- _BRIEF_
Present the records below as a numbered list, covering the stretch from the first line through the line that contains "order: Cucurbitales". Leave out any blank lines.

### PROVIDED DATA

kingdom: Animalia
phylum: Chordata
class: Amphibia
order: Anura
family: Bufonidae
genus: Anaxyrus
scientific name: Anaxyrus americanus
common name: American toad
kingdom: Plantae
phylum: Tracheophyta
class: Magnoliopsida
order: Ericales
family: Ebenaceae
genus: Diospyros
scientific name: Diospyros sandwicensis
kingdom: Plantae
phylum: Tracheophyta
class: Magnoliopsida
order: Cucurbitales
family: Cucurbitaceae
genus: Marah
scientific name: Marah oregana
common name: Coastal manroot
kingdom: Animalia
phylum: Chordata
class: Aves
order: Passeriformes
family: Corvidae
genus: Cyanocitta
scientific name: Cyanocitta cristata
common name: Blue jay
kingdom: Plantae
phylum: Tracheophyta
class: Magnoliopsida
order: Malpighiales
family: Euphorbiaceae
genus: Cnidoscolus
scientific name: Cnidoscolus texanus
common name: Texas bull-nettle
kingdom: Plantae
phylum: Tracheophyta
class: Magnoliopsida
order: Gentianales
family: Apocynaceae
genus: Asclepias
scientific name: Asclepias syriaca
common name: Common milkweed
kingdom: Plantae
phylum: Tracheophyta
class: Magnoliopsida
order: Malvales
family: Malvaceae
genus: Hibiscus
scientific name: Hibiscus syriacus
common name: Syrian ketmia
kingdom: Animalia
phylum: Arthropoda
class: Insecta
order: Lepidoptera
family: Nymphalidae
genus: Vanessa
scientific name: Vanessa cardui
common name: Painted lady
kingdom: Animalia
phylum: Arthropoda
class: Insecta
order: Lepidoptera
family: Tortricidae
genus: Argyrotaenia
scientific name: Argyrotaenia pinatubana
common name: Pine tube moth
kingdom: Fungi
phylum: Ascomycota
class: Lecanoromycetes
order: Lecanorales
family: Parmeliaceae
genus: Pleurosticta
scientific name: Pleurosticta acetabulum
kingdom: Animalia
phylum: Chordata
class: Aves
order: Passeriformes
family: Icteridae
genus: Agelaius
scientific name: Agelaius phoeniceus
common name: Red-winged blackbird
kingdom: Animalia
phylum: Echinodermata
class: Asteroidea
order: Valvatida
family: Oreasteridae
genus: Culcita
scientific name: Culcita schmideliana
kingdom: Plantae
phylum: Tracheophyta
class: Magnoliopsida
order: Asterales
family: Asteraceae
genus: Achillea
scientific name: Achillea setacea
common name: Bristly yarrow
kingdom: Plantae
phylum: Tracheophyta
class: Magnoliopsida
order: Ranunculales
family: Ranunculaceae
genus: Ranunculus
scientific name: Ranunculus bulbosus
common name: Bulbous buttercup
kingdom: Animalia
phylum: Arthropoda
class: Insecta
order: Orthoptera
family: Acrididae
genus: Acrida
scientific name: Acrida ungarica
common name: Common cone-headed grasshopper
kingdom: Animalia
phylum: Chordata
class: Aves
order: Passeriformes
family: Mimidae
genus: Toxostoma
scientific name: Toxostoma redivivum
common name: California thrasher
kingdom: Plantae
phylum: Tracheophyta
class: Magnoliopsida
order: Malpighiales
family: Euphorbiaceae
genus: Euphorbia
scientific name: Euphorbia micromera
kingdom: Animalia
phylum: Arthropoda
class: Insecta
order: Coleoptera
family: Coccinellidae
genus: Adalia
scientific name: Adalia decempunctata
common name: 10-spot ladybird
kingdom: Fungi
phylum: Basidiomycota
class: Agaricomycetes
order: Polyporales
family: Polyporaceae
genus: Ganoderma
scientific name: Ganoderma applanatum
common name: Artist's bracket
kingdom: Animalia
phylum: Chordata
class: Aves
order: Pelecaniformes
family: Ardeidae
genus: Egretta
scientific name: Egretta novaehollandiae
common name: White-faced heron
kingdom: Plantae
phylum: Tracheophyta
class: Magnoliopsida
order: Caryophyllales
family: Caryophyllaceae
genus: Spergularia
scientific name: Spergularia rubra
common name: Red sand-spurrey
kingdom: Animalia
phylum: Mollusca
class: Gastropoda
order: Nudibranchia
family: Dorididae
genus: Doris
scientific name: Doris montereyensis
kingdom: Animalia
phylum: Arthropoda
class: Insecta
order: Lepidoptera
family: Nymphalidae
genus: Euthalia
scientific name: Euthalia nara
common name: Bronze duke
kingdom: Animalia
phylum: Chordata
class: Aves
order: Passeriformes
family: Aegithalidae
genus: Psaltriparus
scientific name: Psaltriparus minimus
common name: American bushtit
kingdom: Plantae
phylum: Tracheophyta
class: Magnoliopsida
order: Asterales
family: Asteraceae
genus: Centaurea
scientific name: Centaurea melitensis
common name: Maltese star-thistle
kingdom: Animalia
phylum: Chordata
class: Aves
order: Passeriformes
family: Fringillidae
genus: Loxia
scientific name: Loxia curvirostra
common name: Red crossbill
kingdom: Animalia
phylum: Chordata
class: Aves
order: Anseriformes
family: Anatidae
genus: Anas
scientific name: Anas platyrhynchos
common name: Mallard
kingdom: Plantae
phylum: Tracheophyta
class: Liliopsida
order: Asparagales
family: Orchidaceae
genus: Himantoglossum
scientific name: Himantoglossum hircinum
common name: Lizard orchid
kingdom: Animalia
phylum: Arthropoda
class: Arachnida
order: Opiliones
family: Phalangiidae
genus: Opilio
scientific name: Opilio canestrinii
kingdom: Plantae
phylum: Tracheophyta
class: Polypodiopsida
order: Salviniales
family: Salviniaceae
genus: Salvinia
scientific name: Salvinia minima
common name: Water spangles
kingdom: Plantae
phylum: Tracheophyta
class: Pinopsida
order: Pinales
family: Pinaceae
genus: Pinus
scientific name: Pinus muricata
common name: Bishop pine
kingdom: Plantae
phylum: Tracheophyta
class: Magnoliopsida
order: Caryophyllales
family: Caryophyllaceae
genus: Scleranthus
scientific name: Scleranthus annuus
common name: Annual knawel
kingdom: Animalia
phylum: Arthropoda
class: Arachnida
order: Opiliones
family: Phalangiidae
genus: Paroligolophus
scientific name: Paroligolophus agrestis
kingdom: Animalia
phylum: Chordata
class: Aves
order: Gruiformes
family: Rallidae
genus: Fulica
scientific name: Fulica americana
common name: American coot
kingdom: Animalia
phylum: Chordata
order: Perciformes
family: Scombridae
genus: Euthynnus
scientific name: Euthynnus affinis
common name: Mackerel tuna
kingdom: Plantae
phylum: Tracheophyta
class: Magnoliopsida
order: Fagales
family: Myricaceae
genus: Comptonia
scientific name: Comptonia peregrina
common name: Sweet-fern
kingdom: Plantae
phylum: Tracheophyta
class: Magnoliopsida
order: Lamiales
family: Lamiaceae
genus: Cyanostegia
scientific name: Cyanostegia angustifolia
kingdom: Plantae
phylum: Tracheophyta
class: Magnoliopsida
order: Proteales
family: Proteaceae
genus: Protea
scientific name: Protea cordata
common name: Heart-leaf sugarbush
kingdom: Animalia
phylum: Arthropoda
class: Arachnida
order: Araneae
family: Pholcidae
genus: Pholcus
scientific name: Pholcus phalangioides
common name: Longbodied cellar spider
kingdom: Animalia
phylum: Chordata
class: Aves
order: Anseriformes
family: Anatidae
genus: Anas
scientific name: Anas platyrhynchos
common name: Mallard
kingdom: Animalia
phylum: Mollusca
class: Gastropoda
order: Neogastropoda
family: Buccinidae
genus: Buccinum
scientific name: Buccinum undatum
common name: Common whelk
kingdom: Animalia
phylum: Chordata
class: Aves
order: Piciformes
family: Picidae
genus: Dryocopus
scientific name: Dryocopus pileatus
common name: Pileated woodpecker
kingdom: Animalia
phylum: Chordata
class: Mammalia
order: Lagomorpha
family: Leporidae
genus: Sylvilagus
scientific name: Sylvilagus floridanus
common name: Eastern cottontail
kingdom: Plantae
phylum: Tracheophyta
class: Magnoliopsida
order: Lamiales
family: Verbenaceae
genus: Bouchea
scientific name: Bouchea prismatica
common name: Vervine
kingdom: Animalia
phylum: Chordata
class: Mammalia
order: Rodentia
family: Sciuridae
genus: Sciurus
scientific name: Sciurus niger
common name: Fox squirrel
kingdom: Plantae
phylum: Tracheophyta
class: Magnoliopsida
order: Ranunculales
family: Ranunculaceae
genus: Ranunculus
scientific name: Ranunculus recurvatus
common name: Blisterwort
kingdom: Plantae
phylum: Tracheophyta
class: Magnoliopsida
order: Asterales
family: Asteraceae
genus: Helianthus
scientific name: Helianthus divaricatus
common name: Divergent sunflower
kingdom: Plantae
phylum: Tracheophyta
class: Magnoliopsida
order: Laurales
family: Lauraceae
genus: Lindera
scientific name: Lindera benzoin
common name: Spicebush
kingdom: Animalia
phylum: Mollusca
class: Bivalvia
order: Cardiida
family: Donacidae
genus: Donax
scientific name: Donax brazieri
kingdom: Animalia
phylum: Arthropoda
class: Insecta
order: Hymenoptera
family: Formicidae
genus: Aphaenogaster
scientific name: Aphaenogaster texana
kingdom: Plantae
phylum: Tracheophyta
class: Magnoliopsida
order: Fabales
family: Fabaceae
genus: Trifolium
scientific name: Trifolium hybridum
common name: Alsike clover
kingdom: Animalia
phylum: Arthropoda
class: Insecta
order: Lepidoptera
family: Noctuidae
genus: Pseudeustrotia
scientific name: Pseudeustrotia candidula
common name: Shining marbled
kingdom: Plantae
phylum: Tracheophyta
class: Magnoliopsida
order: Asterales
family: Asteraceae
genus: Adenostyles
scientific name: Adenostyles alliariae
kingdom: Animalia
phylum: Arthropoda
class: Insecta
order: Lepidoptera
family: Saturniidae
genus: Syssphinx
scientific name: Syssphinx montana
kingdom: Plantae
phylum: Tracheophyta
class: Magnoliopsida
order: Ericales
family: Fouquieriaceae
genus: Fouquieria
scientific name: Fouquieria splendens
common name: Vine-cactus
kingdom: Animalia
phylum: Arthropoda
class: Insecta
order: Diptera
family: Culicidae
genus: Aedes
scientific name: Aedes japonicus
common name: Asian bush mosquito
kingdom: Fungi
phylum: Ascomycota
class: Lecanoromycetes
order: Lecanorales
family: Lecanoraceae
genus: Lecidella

######

- _WRITTEN ANSWER_
1. kingdom: Animalia
2. phylum: Chordata
3. class: Amphibia
4. order: Anura
5. family: Bufonidae
6. genus: Anaxyrus
7. scientific name: Anaxyrus americanus
8. common name: American toad
9. kingdom: Plantae
10. phylum: Tracheophyta
11. class: Magnoliopsida
12. order: Ericales
13. family: Ebenaceae
14. genus: Diospyros
15. scientific name: Diospyros sandwicensis
16. kingdom: Plantae
17. phylum: Tracheophyta
18. class: Magnoliopsida
19. order: Cucurbitales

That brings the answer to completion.